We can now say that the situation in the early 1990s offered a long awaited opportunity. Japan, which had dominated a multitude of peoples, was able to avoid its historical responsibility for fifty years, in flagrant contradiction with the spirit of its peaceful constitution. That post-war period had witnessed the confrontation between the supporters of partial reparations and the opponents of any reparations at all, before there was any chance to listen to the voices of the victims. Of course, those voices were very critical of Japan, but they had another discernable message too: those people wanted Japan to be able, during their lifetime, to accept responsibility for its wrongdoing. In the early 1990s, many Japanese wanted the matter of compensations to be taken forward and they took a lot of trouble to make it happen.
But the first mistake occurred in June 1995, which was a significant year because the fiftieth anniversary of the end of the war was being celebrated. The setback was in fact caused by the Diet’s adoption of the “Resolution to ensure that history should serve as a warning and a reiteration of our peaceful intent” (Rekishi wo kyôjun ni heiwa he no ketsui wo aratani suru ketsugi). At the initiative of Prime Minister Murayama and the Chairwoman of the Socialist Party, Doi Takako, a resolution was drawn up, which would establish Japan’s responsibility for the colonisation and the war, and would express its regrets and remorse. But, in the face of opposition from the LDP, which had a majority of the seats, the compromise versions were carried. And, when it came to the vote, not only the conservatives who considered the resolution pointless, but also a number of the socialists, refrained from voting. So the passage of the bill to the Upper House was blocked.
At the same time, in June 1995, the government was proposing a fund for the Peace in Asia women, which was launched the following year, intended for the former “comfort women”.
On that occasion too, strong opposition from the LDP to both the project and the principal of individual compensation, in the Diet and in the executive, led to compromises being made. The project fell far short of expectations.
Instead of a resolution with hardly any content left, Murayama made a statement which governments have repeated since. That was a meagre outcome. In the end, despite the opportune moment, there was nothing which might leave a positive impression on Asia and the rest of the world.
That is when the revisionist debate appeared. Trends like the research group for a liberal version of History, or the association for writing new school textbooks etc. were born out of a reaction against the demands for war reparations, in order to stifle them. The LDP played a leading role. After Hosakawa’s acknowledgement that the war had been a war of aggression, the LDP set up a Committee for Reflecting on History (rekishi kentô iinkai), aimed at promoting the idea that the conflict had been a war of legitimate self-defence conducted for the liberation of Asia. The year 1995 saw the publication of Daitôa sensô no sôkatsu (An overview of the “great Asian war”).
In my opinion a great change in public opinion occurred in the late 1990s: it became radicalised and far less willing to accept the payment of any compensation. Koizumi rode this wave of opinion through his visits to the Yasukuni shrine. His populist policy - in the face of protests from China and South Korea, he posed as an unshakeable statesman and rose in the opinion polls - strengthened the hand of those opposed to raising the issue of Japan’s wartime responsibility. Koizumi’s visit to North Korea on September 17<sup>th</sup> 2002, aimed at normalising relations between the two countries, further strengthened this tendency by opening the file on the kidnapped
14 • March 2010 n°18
---
Lines that contain the string "made" should be copied from the material above.

• Task response:
On that occasion too, strong opposition from the LDP to both the project and the principal of individual compensation, in the Diet and in the executive, led to compromises being made. The project fell far short of expectations.
Instead of a resolution with hardly any content left, Murayama made a statement which governments have repeated since. That was a meagre outcome. In the end, despite the opportune moment, there was nothing which might leave a positive impression on Asia and the rest of the world.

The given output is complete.